# double black diamond advice



## Guest (Feb 11, 2008)

im goin to montana this upcoming week to snowboard at snowbowl, discovery basin, lost trail, and big sky
and disco has some sick looking double black diamonds on the back side of the mountains as well as others have 
double blacks too

i am a very experienced snowboarder, i can handle black diamonds with ease, and i am confident in my riding mechanics and ability

just one question though

lets say i was goin down one of the double blacks, and i fell trying to link my turns or something, are the double black diamonds so steep that i would fall and roll down the mountian for a very long time,
or will i be able to stop my self, get up, and keep going?

im scared i will just end up sliding down the mountain if i fall

heres a link if u wanna take a look at the trails

http://skidiscovery.com/images/maps_images/dbmapb.jpg

i know u cant really tell by looking at a picture so i will have to see them when i get there 
but who knows? maybe they wont be as hard as i think they are?

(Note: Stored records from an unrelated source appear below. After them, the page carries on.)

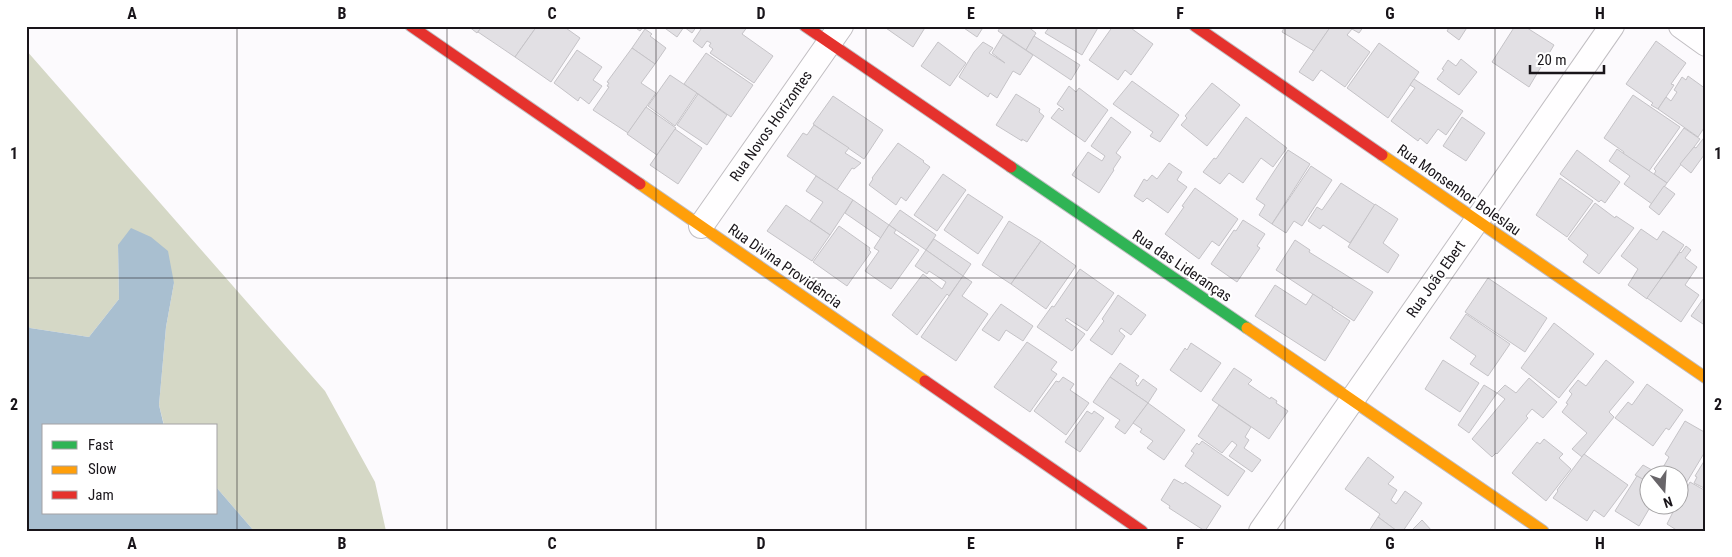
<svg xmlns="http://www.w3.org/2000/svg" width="1732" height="557" font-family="'Roboto Condensed',sans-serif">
<rect width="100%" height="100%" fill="#fcfafd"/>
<path fill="#d5d8c6" d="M 26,50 L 325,391 L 375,482 L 386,531 L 254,531 L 216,487 L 216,426 L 164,425 L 159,405 L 166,327 L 174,283 L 118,245 L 119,299 L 89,337 L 30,328 L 26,323 Z"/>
<path fill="#a9bfd0" d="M 131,228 L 151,237 L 168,251 L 174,283 L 166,327 L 159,405 L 164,426 L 44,426 L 44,513 L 216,513 L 216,487 L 254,531 L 26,531 L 26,323 L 30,328 L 89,337 L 119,299 L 118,245 Z"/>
<g fill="#e2e0e4" stroke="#c5c3c7">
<path d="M 468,26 L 482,26 L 477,33 Z"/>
<path d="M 482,26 L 537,26 L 515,57 L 478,32 Z"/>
<path d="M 537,26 L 563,26 L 580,38 L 551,82 L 515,57 Z"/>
<path d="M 633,26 L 644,26 L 640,31 Z"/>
<path d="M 662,26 L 697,26 L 692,33 L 684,27 L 677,37 Z"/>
<path d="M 703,26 L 748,26 L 742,34 L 773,56 L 754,83 L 710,53 L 713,49 L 709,46 L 711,43 L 707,41 L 702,48 L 693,41 Z"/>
<path d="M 883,26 L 926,26 L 913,47 Z"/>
<path d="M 961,26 L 984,26 L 977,37 Z"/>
<path d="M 1001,26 L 1027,26 L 1036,33 L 1026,50 L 998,31 Z"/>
<path d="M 1050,26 L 1099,26 L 1082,55 L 1045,33 Z"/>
<path d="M 1113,26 L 1128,26 L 1153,44 L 1131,75 L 1125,70 L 1118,80 L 1089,60 Z"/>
<path d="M 1285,26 L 1331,26 L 1314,51 L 1282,32 Z"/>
<path d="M 1331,26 L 1364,26 L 1359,33 L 1352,29 L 1347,35 L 1370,52 L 1345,87 L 1321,70 L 1313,81 L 1299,72 Z"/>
<path d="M 1450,26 L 1468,26 L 1459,40 L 1447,31 Z"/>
<path d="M 1515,26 L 1524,26 L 1554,45 L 1529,87 L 1492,62 Z"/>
<path d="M 645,29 L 652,34 L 650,36 L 666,48 L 655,64 L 632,48 Z"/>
<path d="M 1003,35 L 1033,55 L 1020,75 L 1013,71 L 997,98 L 990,93 L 988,97 L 959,77 L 974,52 L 983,42 L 993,48 L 989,53 L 1005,63 L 992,53 Z"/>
<path d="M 1034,36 L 1080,65 L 1071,80 L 1026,50 Z"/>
<path d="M 1656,41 L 1686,63 L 1671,84 L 1674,85 L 1658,109 L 1651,105 L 1653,103 L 1626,84 Z"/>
<path d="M 938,42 L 966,63 L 950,86 L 921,66 Z"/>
<path d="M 1379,43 L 1419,72 L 1388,118 L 1347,88 Z"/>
<path d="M 632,48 L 655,64 L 641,83 L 656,93 L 628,133 L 593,110 L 609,87 L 607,86 L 609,83 L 607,82 Z"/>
<path d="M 577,50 L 602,67 L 593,80 L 602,86 L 589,104 L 580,97 L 578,101 L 554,83 Z"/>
<path d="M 706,53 L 753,85 L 731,117 L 684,84 Z"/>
<path d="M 1461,59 L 1477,72 L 1459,95 L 1437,79 L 1444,70 L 1442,69 L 1448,60 L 1456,66 Z"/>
<path d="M 670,75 L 697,93 L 675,126 L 648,106 Z"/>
<path d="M 1688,76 L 1706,89 L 1706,125 L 1698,137 L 1658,109 L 1666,97 L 1671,101 L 1677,92 L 1674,90 L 1682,77 L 1686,80 Z"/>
<path d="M 1414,79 L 1463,111 L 1446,135 L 1438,129 L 1427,144 L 1420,138 L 1418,141 L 1391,121 L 1415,88 L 1410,85 Z"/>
<path d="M 1132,81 L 1179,115 L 1160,142 L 1150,136 L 1153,132 L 1113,104 Z"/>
<path d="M 1212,83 L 1240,105 L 1207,146 L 1181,125 L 1187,118 L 1185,116 Z"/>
<path d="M 1069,86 L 1076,92 L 1079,88 L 1108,110 L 1085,142 L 1051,118 L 1059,108 L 1062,111 L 1064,109 L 1057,104 Z"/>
<path d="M 698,94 L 727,115 L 707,145 L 677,125 Z"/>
<path d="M 1016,94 L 1040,109 L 1039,112 L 1044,116 L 1027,142 L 1022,139 L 1022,141 L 996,125 Z"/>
<path d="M 1633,95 L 1680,127 L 1649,171 L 1623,154 L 1624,152 L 1604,138 Z"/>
<path d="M 833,96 L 883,130 L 864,159 L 813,124 Z"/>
<path d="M 646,107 L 676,128 L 657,155 L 627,134 Z"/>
<path d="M 1111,117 L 1131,132 L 1116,153 L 1121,157 L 1113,169 L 1114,170 L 1099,193 L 1072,175 L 1088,152 L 1102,161 L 1105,156 L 1091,146 Z"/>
<path d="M 1246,117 L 1287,148 L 1273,167 L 1261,158 L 1243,183 L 1229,173 L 1220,184 L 1203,172 L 1214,158 L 1216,159 Z"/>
<path d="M 1462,117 L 1485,133 L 1466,161 L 1443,146 Z"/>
<path d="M 814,125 L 849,148 L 845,153 L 861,163 L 854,169 L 852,168 L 837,190 L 787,156 L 803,133 L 807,135 Z"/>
<path d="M 1684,128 L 1700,139 L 1667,183 L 1654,174 L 1656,171 L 1654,169 Z"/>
<path d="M 675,129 L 702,148 L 678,184 L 650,165 Z"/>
<path d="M 1706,135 L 1706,156 L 1704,155 L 1691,173 L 1680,164 L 1694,147 L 1696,148 Z"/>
<path d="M 898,143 L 924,161 L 923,162 L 930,167 L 906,201 L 901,197 L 896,205 L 869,185 L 873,179 L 872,178 Z"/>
<path d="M 1617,149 L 1667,183 L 1652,204 L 1624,184 L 1630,176 L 1609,161 Z"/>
<path d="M 1288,150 L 1310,164 L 1272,224 L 1259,215 L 1265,205 L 1256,199 Z"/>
<path d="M 1577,150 L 1620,182 L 1605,203 L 1601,200 L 1599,202 L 1560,174 Z"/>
<path d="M 1169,163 L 1182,172 L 1177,180 L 1187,187 L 1168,213 L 1147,198 L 1143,202 L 1134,196 L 1144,179 L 1147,181 L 1152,175 L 1157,179 Z"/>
<path d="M 1311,166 L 1332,180 L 1302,226 L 1294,221 L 1286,233 L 1272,224 Z"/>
<path d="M 943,174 L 966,190 L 937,231 L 914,215 Z"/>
<path d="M 816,176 L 853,200 L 830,235 L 810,221 L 823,202 L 806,191 Z"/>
<path d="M 1560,178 L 1593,201 L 1567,237 L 1536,215 Z"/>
<path d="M 1341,183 L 1375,205 L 1350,243 L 1323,225 L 1320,229 L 1308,221 L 1317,207 L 1322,210 Z"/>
<path d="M 1664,186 L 1675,194 L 1659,215 L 1649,207 Z"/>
<path d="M 1195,188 L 1238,219 L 1219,246 L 1212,241 L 1199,259 L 1165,234 L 1184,207 L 1182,206 Z"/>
<path d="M 968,194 L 1003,217 L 978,254 L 944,230 Z"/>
<path d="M 853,200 L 889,225 L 881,238 L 845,213 Z"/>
<path d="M 1595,203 L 1615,218 L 1616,216 L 1634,228 L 1599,274 L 1583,262 L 1588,255 L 1568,239 Z"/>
<path d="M 1375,204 L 1398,219 L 1383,243 L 1399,255 L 1388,273 L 1348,247 Z"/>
<path d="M 786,205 L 830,235 L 812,261 L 767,231 Z"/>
<path d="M 900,210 L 936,235 L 926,250 L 889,225 Z"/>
<path d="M 1243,220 L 1265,234 L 1257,246 L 1260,248 L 1237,282 L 1211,264 L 1234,230 L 1236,231 Z"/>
<path d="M 1009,221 L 1041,241 L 1011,284 L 982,265 Z"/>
<path d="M 889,225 L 896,230 L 894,233 L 919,250 L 891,289 L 865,271 L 879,251 L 874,248 Z"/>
<path d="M 839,226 L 870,248 L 869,250 L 871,252 L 847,286 L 813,262 Z"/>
<path d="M 1641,229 L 1657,240 L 1663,231 L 1684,245 L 1647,299 L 1628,285 L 1638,269 L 1621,256 Z"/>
<path d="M 934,239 L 971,264 L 963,276 L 926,250 Z"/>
<path d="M 1295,240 L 1310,250 L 1309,252 L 1373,292 L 1354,321 L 1276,270 Z"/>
<path d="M 1041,241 L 1076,266 L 1046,309 L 1011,284 Z"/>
<path d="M 1686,246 L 1691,250 L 1685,258 L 1697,267 L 1685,285 L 1699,295 L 1681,322 L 1647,298 L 1680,252 L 1681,253 Z"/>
<path d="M 926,250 L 963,276 L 949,296 L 947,294 L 917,335 L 892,315 L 923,274 L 942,289 L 946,282 L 929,271 L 927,274 L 915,266 Z"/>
<path d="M 1080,269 L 1114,293 L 1087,331 L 1067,318 L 1065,320 L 1085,334 L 1072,351 L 1037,327 L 1052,306 L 1054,307 Z"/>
<path d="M 963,276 L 972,282 L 962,296 L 988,314 L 956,361 L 921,337 Z"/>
<path d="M 1488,278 L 1547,318 L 1525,352 L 1465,312 Z"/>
<path d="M 1275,285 L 1306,305 L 1313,294 L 1333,307 L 1332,309 L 1350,321 L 1325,361 L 1255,316 Z"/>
<path d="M 1118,295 L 1146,315 L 1131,335 L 1121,328 L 1119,331 L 1125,336 L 1112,355 L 1090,340 L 1104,321 L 1102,319 Z"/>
<path d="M 1706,295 L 1706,326 L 1691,316 Z"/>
<path d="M 1001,304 L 1033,326 L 1023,341 L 1006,330 L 999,341 L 982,330 Z"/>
<path d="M 1466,314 L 1510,344 L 1488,376 L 1470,364 L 1476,356 L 1450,338 Z"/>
<path d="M 1554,323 L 1594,354 L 1559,398 L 1521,368 Z"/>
<path d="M 1027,342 L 1057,362 L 1051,370 L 1057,374 L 1030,412 L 994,387 Z"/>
<path d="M 1191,343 L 1221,363 L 1201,392 L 1170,370 L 1185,348 L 1187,350 Z"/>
<path d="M 1443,360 L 1479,383 L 1460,412 L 1425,389 Z"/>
<path d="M 1606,360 L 1634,382 L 1609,412 L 1614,417 L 1582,457 L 1572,449 L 1587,433 L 1562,412 L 1568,404 L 1566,403 L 1572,394 L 1569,391 L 1578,380 L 1586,386 Z"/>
<path d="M 1120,363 L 1139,376 L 1135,381 L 1137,383 L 1136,385 L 1138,386 L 1143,379 L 1157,389 L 1148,403 L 1110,377 Z"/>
<path d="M 1234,368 L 1252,380 L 1248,384 L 1270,399 L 1271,397 L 1277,401 L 1276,403 L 1288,411 L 1269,439 L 1212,400 Z"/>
<path d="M 1063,377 L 1074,384 L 1070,390 L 1089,403 L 1066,435 L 1034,411 L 1056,381 L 1059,382 Z"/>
<path d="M 1110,377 L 1148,403 L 1125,434 L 1115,427 L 1120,420 L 1093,402 Z"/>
<path d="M 1529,378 L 1557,402 L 1543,418 L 1532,409 L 1526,416 L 1528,418 L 1497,454 L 1496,453 L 1492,457 L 1472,439 L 1505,399 L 1497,393 L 1505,385 L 1516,393 Z"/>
<path d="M 1647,384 L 1683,410 L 1669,430 L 1666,428 L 1653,446 L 1615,418 L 1628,402 L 1632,405 Z"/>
<path d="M 1484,385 L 1497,393 L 1469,433 L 1458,425 Z"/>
<path d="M 1148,403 L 1185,430 L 1164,460 L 1147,448 L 1153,441 L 1140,432 L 1142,429 L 1133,423 Z"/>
<path d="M 1219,405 L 1251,427 L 1245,437 L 1249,440 L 1244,448 L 1261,460 L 1252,472 L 1229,456 L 1237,445 L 1232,441 L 1222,453 L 1198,436 Z"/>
<path d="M 1087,411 L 1092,414 L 1094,411 L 1104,418 L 1080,452 L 1065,442 Z"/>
<path d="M 1685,421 L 1706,433 L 1706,450 L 1685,485 L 1683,484 L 1681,488 L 1685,490 L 1680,501 L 1680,474 L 1667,474 L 1661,471 L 1669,457 L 1665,454 Z"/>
<path d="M 1544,439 L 1563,454 L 1559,458 L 1571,469 L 1546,501 L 1512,473 L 1537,442 L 1540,444 Z"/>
<path d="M 1202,441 L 1245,471 L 1228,496 L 1185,466 L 1194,453 L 1191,451 L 1197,443 L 1199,445 Z"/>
<path d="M 1584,454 L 1628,485 L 1604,517 L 1594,510 L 1587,521 L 1553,498 L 1558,491 L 1557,490 Z"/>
<path d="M 1368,457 L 1394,477 L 1388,484 L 1397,490 L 1391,500 L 1396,504 L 1405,491 L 1422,503 L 1403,531 L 1397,531 L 1378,517 L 1380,514 L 1345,489 Z"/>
<path d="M 1706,458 L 1706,489 L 1694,483 L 1697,477 L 1695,476 Z"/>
<path d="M 1643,465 L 1659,474 L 1650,474 L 1650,483 L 1635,475 Z"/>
<path d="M 1637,476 L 1650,483 L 1650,504 L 1652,504 L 1639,526 L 1615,511 Z"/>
<path d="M 1174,479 L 1183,484 L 1185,482 L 1221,506 L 1205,531 L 1169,508 L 1170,506 L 1161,500 Z"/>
<path d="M 1690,482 L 1706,491 L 1706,531 L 1678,531 L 1667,524 L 1677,504 L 1680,504 L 1680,501 Z"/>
<path d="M 1378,517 L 1397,531 L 1369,531 Z"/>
<path d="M 1422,520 L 1432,531 L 1411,531 Z"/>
</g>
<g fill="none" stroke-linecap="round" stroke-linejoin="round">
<defs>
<g id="street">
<path d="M 1681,26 L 1706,44"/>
<path d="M 701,226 L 841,26"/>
<path d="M 1261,531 L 1612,26"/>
</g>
<path id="fast" d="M 1011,167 L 1247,328"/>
<g id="slow">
<path d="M 1382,155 L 1706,378"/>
<path d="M 640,184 L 925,381"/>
<path d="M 1247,328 L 1543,531"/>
</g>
<g id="jam">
<path d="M 411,26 L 640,184"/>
<path d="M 805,26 L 1011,167"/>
<path d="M 1195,26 L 1382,155"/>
<path d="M 925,381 L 1142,531"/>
</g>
</defs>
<use href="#street" stroke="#c1bec2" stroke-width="26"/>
<use href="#fast" stroke="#c1bec2" stroke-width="13"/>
<use href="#slow" stroke="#c1bec2" stroke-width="13"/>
<use href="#jam" stroke="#c1bec2" stroke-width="13"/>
<use href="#street" stroke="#fffeff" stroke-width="24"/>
<use href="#fast" stroke="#30b455" stroke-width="11"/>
<use href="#slow" stroke="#ff9f0a" stroke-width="11"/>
<use href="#jam" stroke="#e5322d" stroke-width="11"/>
</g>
<path fill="none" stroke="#19151a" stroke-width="1" stroke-opacity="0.55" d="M 237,26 L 237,531M 447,26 L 447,531M 656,26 L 656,531M 866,26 L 866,531M 1076,26 L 1076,531M 1285,26 L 1285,531M 1495,26 L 1495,531M 26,278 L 1706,278"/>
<g text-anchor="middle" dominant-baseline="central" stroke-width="4" stroke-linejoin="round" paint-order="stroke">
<g font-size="15" fill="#19151a" stroke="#fff">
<text transform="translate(771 126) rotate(-55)">Rua Novos Horizontes</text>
<text transform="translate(1459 190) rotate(35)">Rua Monsenhor Boleslau</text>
<text transform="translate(785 266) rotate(35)">Rua Divina Providência</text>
<text transform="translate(1182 266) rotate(34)">Rua das Lideranças</text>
<text transform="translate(1436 279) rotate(-55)">Rua João Ebert</text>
</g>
</g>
<rect width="1732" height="557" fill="none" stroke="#ffffff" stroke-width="55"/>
<rect x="42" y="424" width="175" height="90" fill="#ffffff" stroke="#a3a1a3"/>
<rect x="52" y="441" width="25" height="8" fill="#30b455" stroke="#a3a1a3"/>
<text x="88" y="450" font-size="15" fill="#19151a">Fast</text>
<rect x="52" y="466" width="25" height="8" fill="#ff9f0a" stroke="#a3a1a3"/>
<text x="88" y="474" font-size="15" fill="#19151a">Slow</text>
<rect x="52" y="491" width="25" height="8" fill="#e5322d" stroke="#a3a1a3"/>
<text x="88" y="500" font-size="15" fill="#19151a">Jam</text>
<g transform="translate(1664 490) rotate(162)"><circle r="24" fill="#ffffff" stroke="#a3a1a3"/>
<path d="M0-4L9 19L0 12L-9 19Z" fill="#686569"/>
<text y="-8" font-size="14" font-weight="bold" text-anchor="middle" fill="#19151a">N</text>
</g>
<path d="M1530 65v8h74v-8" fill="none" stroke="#19151a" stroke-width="2.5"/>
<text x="1537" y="65" font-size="15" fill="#19151a" stroke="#ffffff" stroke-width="4" paint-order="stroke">20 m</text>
<rect x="28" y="28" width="1676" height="502" fill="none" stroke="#19151a" stroke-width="2"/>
<g font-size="16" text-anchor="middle" font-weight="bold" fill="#19151a">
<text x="132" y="19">A</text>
<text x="342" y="19">B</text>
<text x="552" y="19">C</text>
<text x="761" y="19">D</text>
<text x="971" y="19">E</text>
<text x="1180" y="19">F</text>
<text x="1390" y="19">G</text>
<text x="1600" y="19">H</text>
<text x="14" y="159">1</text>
<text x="1718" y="159">1</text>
<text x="14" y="410">2</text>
<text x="1718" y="410">2</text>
<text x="132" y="549">A</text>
<text x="342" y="549">B</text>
<text x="552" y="549">C</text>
<text x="761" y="549">D</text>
<text x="971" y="549">E</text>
<text x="1180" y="549">F</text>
<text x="1390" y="549">G</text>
<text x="1600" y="549">H</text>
</g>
</svg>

thanks for any advice guys

-chris


----------



## sedition (Feb 8, 2007)

I was up at Stratton last week. They have numerous double blacks. On some of them if you fell with any decent speed there was no question that you would not be getting up again for quite some time. Others, didn't seem nearly as bad. Just take a few mellow runs down them at first so you know what to expect, and then let the speed out after you know what your dealing with.


----------



## Guest (Feb 11, 2008)

yeah thanks, im gonna go on one of the more mellow ones and just work my way up 

just creeps the hell out of me picturing myself flipping down the mountain like a ragdoll lol

w/e ima try it and hopefully shit goes good

im pretty confident in myself and i just gotta comit to it


----------



## Guest (Feb 11, 2008)

thanks snowwolf for the great advice

i know i really have to be careful cuz out west, some of those runs arent a joking matter


----------